In recent years, a number of states—New York, New Jersey, New Mexico, Illinois, and, in 2012, Connecticut—abolished the death penalty, replacing it with life without parole (LWOP) and ending the legislative debate about appropriate punishment for the most grievous crimes. Yet the end of death as punishment in these states should begin a new debate about the punishment of life. What should it constitute, beyond the loss of liberty? What should the day-to-day experience be of the worst offenders?
For 25 years, doing research, I’ve spent thousands of hours inside maximum-security prisons in seven states. What I’ve seen has appalled me. Convicted murderers play softball, volleyball, and Ping-Pong. Vicious men who raped and murdered children watch soap operas on color TVs. Serial killers who tortured their victims to death munch on snacks that they “shopped” for at prison commissaries.
As administered today, prison life completely disconnects crime from punishment. When I began my prison travels in 1986, I assumed that legislatures and corrections departments wanted serious crimes to result in serious punishments. But inside prison, it turns out, it’s nobody’s job to punish. Consult corrections departments’ mission statements: not one so much as mentions punishment. Except for security concerns, every prisoner—whether killer or car thief—enters with a clean slate. Officers speak with one voice: “What a guy did out there is none of my business. How he behaves here is my only concern.” Lee Mann, a warden’s assistant at the Oklahoma State Penitentiary, summed up best the indiscriminately immoral life in prison: “We want to make the time for them as easy as we can, because it makes it easy for us if it’s easy for them.”
For retributivists—those who believe that the punishment should fit the crime and that criminals should get what they deserve—the closest thing to the death penalty is not LWOP as it’s typically administered, but a special kind of life sentence that I call “permanent punitive segregation,” or PPS. A PPS sentence would be as unpleasant as the Constitution allows. PPS inmates would eat nothing but nutraloaf (a tasteless, nutritionally complete patty) and would get no canteen goodies. Visits would be kept to a constitutional minimum, and none would be “contact visits”; that is, these depraved murderers would never again touch another human being. To fulfill their constitutional right to exercise, they would labor daily but never play. They would certainly have no TV or Internet. Photos of their victims would adorn their cells, out of reach but in their faces. Officers assigned to guard PPS prisoners would familiarize themselves with the crime that brought the punishment. Society would tolerate no beatings or sadism from officers, but there would be no conviviality, either.
We would reserve this hopeless, bleak experience only for the worst of the worst criminals: paid assassins, mass murderers, rapist-murderers of children. Only if you really deserved PPS by your cruelty—your lethal callousness or viciousness—would you receive it. In short, PPS should never become an indiscriminate default sentence, as LWOP has largely become.
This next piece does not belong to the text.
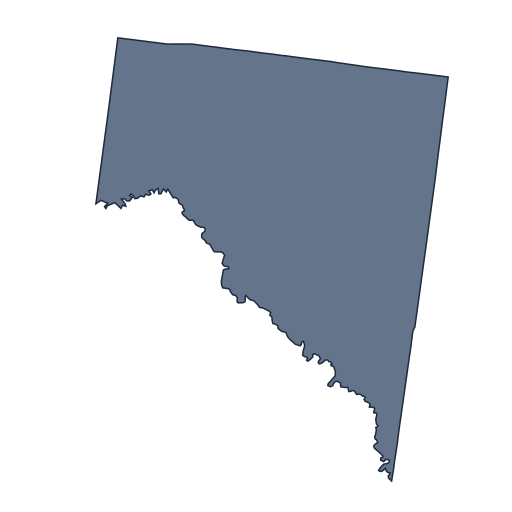 San Juan, Utah, United States of America (orthographic projection), rotated 278°
{"feature_id": "52423323B48895226682919", "entity_name": "San Juan", "entity_type": "district", "adm_level": 2, "iso_a3": "USA", "parent_name": "United States of America", "parent_adm1": "Utah", "projection": "orthographic", "projection_center": [-110.349, 37.749], "detail": "fine", "context": "isolated", "style": "filled", "palette": "slate", "viewbox_px": 512, "rotation_deg": 278, "n_neighbors": 0, "source": "geoboundaries", "source_scale": "gbopen_adm2", "svg_char_len": 4167}
<svg xmlns="http://www.w3.org/2000/svg" viewBox="0 0 512 512"><g transform="rotate(278 256 256)"><path d="M177.0,302.8L176.2,304.1L174.2,306.9L173.4,311.0L173.2,312.2L174.5,313.2L176.5,313.2L177.7,313.7L177.9,315.1L176.8,315.5L174.1,316.7L168.1,315.9L164.2,316.0L163.1,318.0L163.0,319.5L162.3,321.1L161.0,320.9L159.8,320.7L159.1,321.4L159.1,321.9L160.9,323.9L163.9,326.3L166.3,325.8L167.4,327.6L166.8,329.2L166.2,331.4L165.5,332.6L163.2,334.1L161.0,332.8L159.5,332.3L158.0,333.4L158.2,334.6L159.8,336.8L161.4,338.2L162.7,339.3L163.0,341.5L161.6,342.8L161.3,344.8L159.9,346.3L159.1,345.2L157.7,345.8L157.6,347.5L156.6,348.9L155.1,349.3L152.5,350.8L148.2,351.0L145.5,349.1L143.1,347.7L139.8,345.3L137.7,345.1L136.9,347.9L138.3,350.1L140.8,350.7L142.5,351.8L143.3,353.8L141.9,357.3L138.2,358.2L138.2,363.0L138.8,365.1L137.1,365.9L135.6,366.3L134.7,366.8L135.2,368.8L136.1,370.1L136.3,371.5L135.3,373.1L133.7,373.9L132.9,375.6L133.7,376.7L133.4,379.2L132.1,381.0L132.2,382.2L131.4,383.7L130.3,383.5L128.9,382.9L127.4,384.2L127.0,385.8L126.4,388.2L124.9,389.6L124.0,389.3L122.0,389.4L122.5,391.3L122.4,393.2L121.6,394.7L119.7,394.7L118.7,394.4L117.7,394.1L117.0,394.8L117.2,395.5L117.0,397.1L115.7,397.8L114.0,397.6L111.1,397.3L106.5,398.6L104.9,400.4L103.5,399.5L103.0,398.5L101.2,399.1L99.7,399.4L95.5,399.2L93.5,398.6L91.5,399.3L91.0,400.7L88.6,402.5L86.7,400.9L85.7,399.5L83.6,399.1L82.1,400.1L78.9,405.1L75.7,409.4L74.9,409.7L74.0,408.8L73.5,407.7L71.2,407.8L70.6,409.6L70.2,411.2L71.7,412.2L72.4,412.4L72.8,415.0L72.0,416.7L69.6,416.2L69.0,415.1L67.5,411.2L64.3,409.0L62.6,408.0L60.7,407.2L60.1,408.2L60.1,410.3L61.9,412.3L63.7,413.6L62.6,414.4L61.0,415.1L59.8,417.1L60.0,419.0L58.0,418.9L56.9,417.6L54.6,418.1L52.0,421.6L64.7,421.9L68.9,421.8L90.3,422.0L102.2,421.8L158.1,421.9L180.2,421.9L180.3,422.0L184.9,422.0L202.4,421.8L204.1,422.0L207.8,423.2L287.1,423.0L290.8,423.0L313.0,422.9L357.3,422.7L380.3,422.3L400.5,422.1L401.1,422.1L420.2,421.8L420.5,421.8L421.4,421.8L424.3,421.8L426.6,421.8L435.9,421.7L460.0,421.4L459.8,405.1L459.8,404.6L459.8,402.0L459.7,399.8L459.7,396.9L459.7,396.4L459.3,381.9L459.2,376.5L459.3,374.5L459.2,365.9L458.7,338.1L458.8,313.7L458.8,310.4L459.0,303.6L458.7,287.3L458.6,284.3L458.6,282.9L458.5,273.6L458.4,263.5L458.4,263.1L458.4,257.1L458.2,255.0L458.2,243.8L458.0,235.9L458.0,234.6L457.9,227.7L457.9,225.9L457.9,220.1L457.4,205.3L457.4,200.2L457.3,199.7L457.0,165.6L457.0,163.0L454.5,145.3L453.5,138.5L452.8,88.8L380.8,89.6L285.4,90.2L289.5,94.6L287.7,101.8L283.8,99.1L282.1,100.7L285.1,101.9L289.2,108.8L284.3,115.7L287.6,116.7L287.2,120.2L289.8,118.9L293.6,114.8L294.4,117.7L292.6,120.3L292.9,123.1L296.9,125.5L298.1,122.5L300.1,123.4L298.5,126.3L295.9,128.0L296.7,130.7L299.3,133.0L299.0,136.9L301.8,138.0L301.3,141.7L302.8,143.3L305.7,140.8L307.0,144.2L304.4,146.3L307.2,147.1L309.3,149.6L304.1,151.1L304.4,153.2L309.5,155.0L306.9,158.2L310.0,159.3L302.1,165.9L302.6,167.3L302.7,167.8L301.5,170.8L297.4,172.6L296.2,175.9L293.1,177.5L291.9,178.7L290.9,178.8L290.2,177.9L289.5,177.0L288.5,176.7L287.2,177.5L286.4,178.6L285.6,179.4L285.2,180.4L284.6,181.5L283.6,182.4L282.8,183.8L282.1,184.9L282.3,186.4L282.6,187.5L282.4,189.2L280.8,190.3L278.8,191.8L277.7,194.3L276.9,197.1L277.1,200.4L276.0,201.8L273.4,202.0L272.3,200.9L270.8,199.4L268.9,199.3L266.9,199.7L265.8,200.7L265.4,201.9L263.8,203.9L262.8,204.4L261.7,206.0L261.2,208.5L259.8,209.7L257.9,211.2L256.4,212.2L254.4,214.1L254.8,217.5L255.1,220.8L254.5,222.8L252.2,224.9L250.1,224.3L245.9,223.8L244.0,223.5L241.9,225.4L241.5,228.1L241.7,229.3L240.4,230.8L239.4,230.3L238.8,227.5L237.8,225.7L233.6,225.5L230.2,225.3L225.9,225.2L222.4,226.0L219.8,227.5L219.8,231.0L219.8,232.9L219.0,234.9L217.3,235.5L214.4,238.3L214.0,241.3L212.0,243.5L209.6,243.5L208.4,243.5L207.1,244.7L207.5,246.9L207.9,249.6L209.0,251.4L211.6,251.6L213.7,250.8L215.5,251.3L214.7,252.3L211.9,256.2L211.3,260.3L208.2,264.2L205.6,266.6L205.5,270.0L203.9,274.7L203.2,276.7L202.0,278.4L201.7,278.2L199.4,277.9L197.7,280.2L193.9,281.1L191.5,282.1L191.1,284.8L190.1,287.1L187.2,288.0L185.0,291.8L184.5,296.1L180.1,298.9L177.7,301.7L177.0,302.8Z" fill="#64748b" stroke="#1e293b" stroke-width="1.5"/></g></svg>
Our mission with PPS would be not rehabilitation but punishment, plain and simple. We retributivists, ignoring future costs or benefits of punishment, seek justice based almost exclusively on a criminal’s culpability. We believe that society should intentionally inflict harsh punishment on criminals because they deserve it—and only to the extent that they deserve it.
Still, it’s conceivable that PPS could have benefits in addition to its rectitude. Common sense and human nature suggest, for instance, that PPS could serve as a more effective deterrent to crime than LWOP does today. States that impose ordinary life sentences give criminals an incentive to kill their victims and leave no witnesses; we might deter these callous killers by threatening them with PPS.
Some of the states that recently abolished the death penalty have, in fact, taken small steps toward PPS. New Jersey requires LWOPers to serve their entire sentence in maximum-security prisons, where conditions are comparatively unpleasant. Connecticut’s legislature requires LWOPers to serve their entire sentence in specially designated, separate prison wings under the same conditions as punitive segregation—forever denied contact visits, with no more than two hours of recreation a day.
Under the banner of PPS, death-penalty abolitionists who know that some vicious people may deserve to die but who fear sentencing errors could unite with reluctant death-penalty advocates similarly haunted by sentencing mistakes or racial discrimination. It wouldn’t satisfy me, but PPS might, ironically, hasten the end of death as punishment.